RECORDS FOR PROCESSING below:
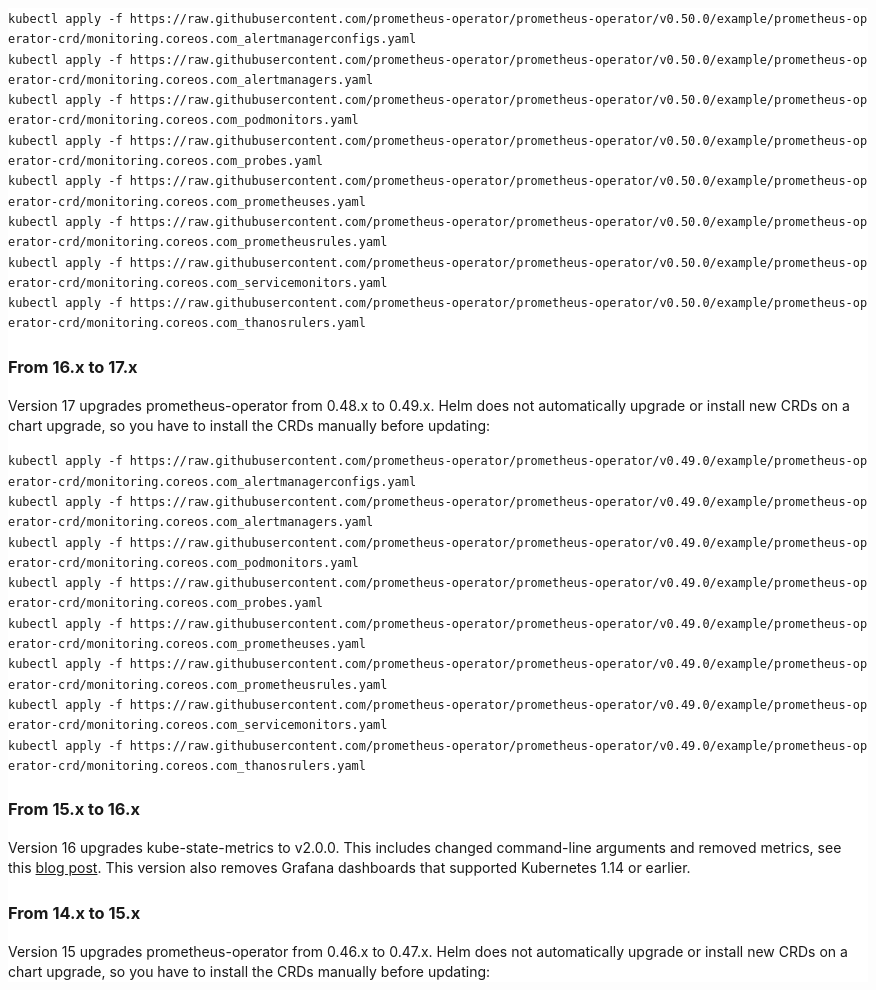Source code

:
 ```console
kubectl apply -f https://raw.githubusercontent.com/prometheus-operator/prometheus-operator/v0.50.0/example/prometheus-operator-crd/monitoring.coreos.com_alertmanagerconfigs.yaml
kubectl apply -f https://raw.githubusercontent.com/prometheus-operator/prometheus-operator/v0.50.0/example/prometheus-operator-crd/monitoring.coreos.com_alertmanagers.yaml
kubectl apply -f https://raw.githubusercontent.com/prometheus-operator/prometheus-operator/v0.50.0/example/prometheus-operator-crd/monitoring.coreos.com_podmonitors.yaml
kubectl apply -f https://raw.githubusercontent.com/prometheus-operator/prometheus-operator/v0.50.0/example/prometheus-operator-crd/monitoring.coreos.com_probes.yaml
kubectl apply -f https://raw.githubusercontent.com/prometheus-operator/prometheus-operator/v0.50.0/example/prometheus-operator-crd/monitoring.coreos.com_prometheuses.yaml
kubectl apply -f https://raw.githubusercontent.com/prometheus-operator/prometheus-operator/v0.50.0/example/prometheus-operator-crd/monitoring.coreos.com_prometheusrules.yaml
kubectl apply -f https://raw.githubusercontent.com/prometheus-operator/prometheus-operator/v0.50.0/example/prometheus-operator-crd/monitoring.coreos.com_servicemonitors.yaml
kubectl apply -f https://raw.githubusercontent.com/prometheus-operator/prometheus-operator/v0.50.0/example/prometheus-operator-crd/monitoring.coreos.com_thanosrulers.yaml
```

### From 16.x to 17.x

Version 17 upgrades prometheus-operator from 0.48.x to 0.49.x. Helm does not automatically upgrade or install new CRDs on a chart upgrade, so you have to install the CRDs manually before updating:

```console
kubectl apply -f https://raw.githubusercontent.com/prometheus-operator/prometheus-operator/v0.49.0/example/prometheus-operator-crd/monitoring.coreos.com_alertmanagerconfigs.yaml
kubectl apply -f https://raw.githubusercontent.com/prometheus-operator/prometheus-operator/v0.49.0/example/prometheus-operator-crd/monitoring.coreos.com_alertmanagers.yaml
kubectl apply -f https://raw.githubusercontent.com/prometheus-operator/prometheus-operator/v0.49.0/example/prometheus-operator-crd/monitoring.coreos.com_podmonitors.yaml
kubectl apply -f https://raw.githubusercontent.com/prometheus-operator/prometheus-operator/v0.49.0/example/prometheus-operator-crd/monitoring.coreos.com_probes.yaml
kubectl apply -f https://raw.githubusercontent.com/prometheus-operator/prometheus-operator/v0.49.0/example/prometheus-operator-crd/monitoring.coreos.com_prometheuses.yaml
kubectl apply -f https://raw.githubusercontent.com/prometheus-operator/prometheus-operator/v0.49.0/example/prometheus-operator-crd/monitoring.coreos.com_prometheusrules.yaml
kubectl apply -f https://raw.githubusercontent.com/prometheus-operator/prometheus-operator/v0.49.0/example/prometheus-operator-crd/monitoring.coreos.com_servicemonitors.yaml
kubectl apply -f https://raw.githubusercontent.com/prometheus-operator/prometheus-operator/v0.49.0/example/prometheus-operator-crd/monitoring.coreos.com_thanosrulers.yaml
```

### From 15.x to 16.x

Version 16 upgrades kube-state-metrics to v2.0.0. This includes changed command-line arguments and removed metrics, see this [blog post](https://kubernetes.io/blog/2021/04/13/kube-state-metrics-v-2-0/). This version also removes Grafana dashboards that supported Kubernetes 1.14 or earlier.

### From 14.x to 15.x

Version 15 upgrades prometheus-operator from 0.46.x to 0.47.x. Helm does not automatically upgrade or install new CRDs on a chart upgrade, so you have to install the CRDs manually before updating:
End of RECORDS FOR PROCESSING.
PROBLEM TO SOLVE: When copying the listing, skip the pictures and keep each line exactly as written.

SOLUTION BELOW:
Source code

:
 ```console
kubectl apply -f https://raw.githubusercontent.com/prometheus-operator/prometheus-operator/v0.50.0/example/prometheus-operator-crd/monitoring.coreos.com_alertmanagerconfigs.yaml
kubectl apply -f https://raw.githubusercontent.com/prometheus-operator/prometheus-operator/v0.50.0/example/prometheus-operator-crd/monitoring.coreos.com_alertmanagers.yaml
kubectl apply -f https://raw.githubusercontent.com/prometheus-operator/prometheus-operator/v0.50.0/example/prometheus-operator-crd/monitoring.coreos.com_podmonitors.yaml
kubectl apply -f https://raw.githubusercontent.com/prometheus-operator/prometheus-operator/v0.50.0/example/prometheus-operator-crd/monitoring.coreos.com_probes.yaml
kubectl apply -f https://raw.githubusercontent.com/prometheus-operator/prometheus-operator/v0.50.0/example/prometheus-operator-crd/monitoring.coreos.com_prometheuses.yaml
kubectl apply -f https://raw.githubusercontent.com/prometheus-operator/prometheus-operator/v0.50.0/example/prometheus-operator-crd/monitoring.coreos.com_prometheusrules.yaml
kubectl apply -f https://raw.githubusercontent.com/prometheus-operator/prometheus-operator/v0.50.0/example/prometheus-operator-crd/monitoring.coreos.com_servicemonitors.yaml
kubectl apply -f https://raw.githubusercontent.com/prometheus-operator/prometheus-operator/v0.50.0/example/prometheus-operator-crd/monitoring.coreos.com_thanosrulers.yaml
```

### From 16.x to 17.x

Version 17 upgrades prometheus-operator from 0.48.x to 0.49.x. Helm does not automatically upgrade or install new CRDs on a chart upgrade, so you have to install the CRDs manually before updating:

```console
kubectl apply -f https://raw.githubusercontent.com/prometheus-operator/prometheus-operator/v0.49.0/example/prometheus-operator-crd/monitoring.coreos.com_alertmanagerconfigs.yaml
kubectl apply -f https://raw.githubusercontent.com/prometheus-operator/prometheus-operator/v0.49.0/example/prometheus-operator-crd/monitoring.coreos.com_alertmanagers.yaml
kubectl apply -f https://raw.githubusercontent.com/prometheus-operator/prometheus-operator/v0.49.0/example/prometheus-operator-crd/monitoring.coreos.com_podmonitors.yaml
kubectl apply -f https://raw.githubusercontent.com/prometheus-operator/prometheus-operator/v0.49.0/example/prometheus-operator-crd/monitoring.coreos.com_probes.yaml
kubectl apply -f https://raw.githubusercontent.com/prometheus-operator/prometheus-operator/v0.49.0/example/prometheus-operator-crd/monitoring.coreos.com_prometheuses.yaml
kubectl apply -f https://raw.githubusercontent.com/prometheus-operator/prometheus-operator/v0.49.0/example/prometheus-operator-crd/monitoring.coreos.com_prometheusrules.yaml
kubectl apply -f https://raw.githubusercontent.com/prometheus-operator/prometheus-operator/v0.49.0/example/prometheus-operator-crd/monitoring.coreos.com_servicemonitors.yaml
kubectl apply -f https://raw.githubusercontent.com/prometheus-operator/prometheus-operator/v0.49.0/example/prometheus-operator-crd/monitoring.coreos.com_thanosrulers.yaml
```

### From 15.x to 16.x

Version 16 upgrades kube-state-metrics to v2.0.0. This includes changed command-line arguments and removed metrics, see this [blog post](https://kubernetes.io/blog/2021/04/13/kube-state-metrics-v-2-0/). This version also removes Grafana dashboards that supported Kubernetes 1.14 or earlier.

### From 14.x to 15.x

Version 15 upgrades prometheus-operator from 0.46.x to 0.47.x. Helm does not automatically upgrade or install new CRDs on a chart upgrade, so you have to install the CRDs manually before updating:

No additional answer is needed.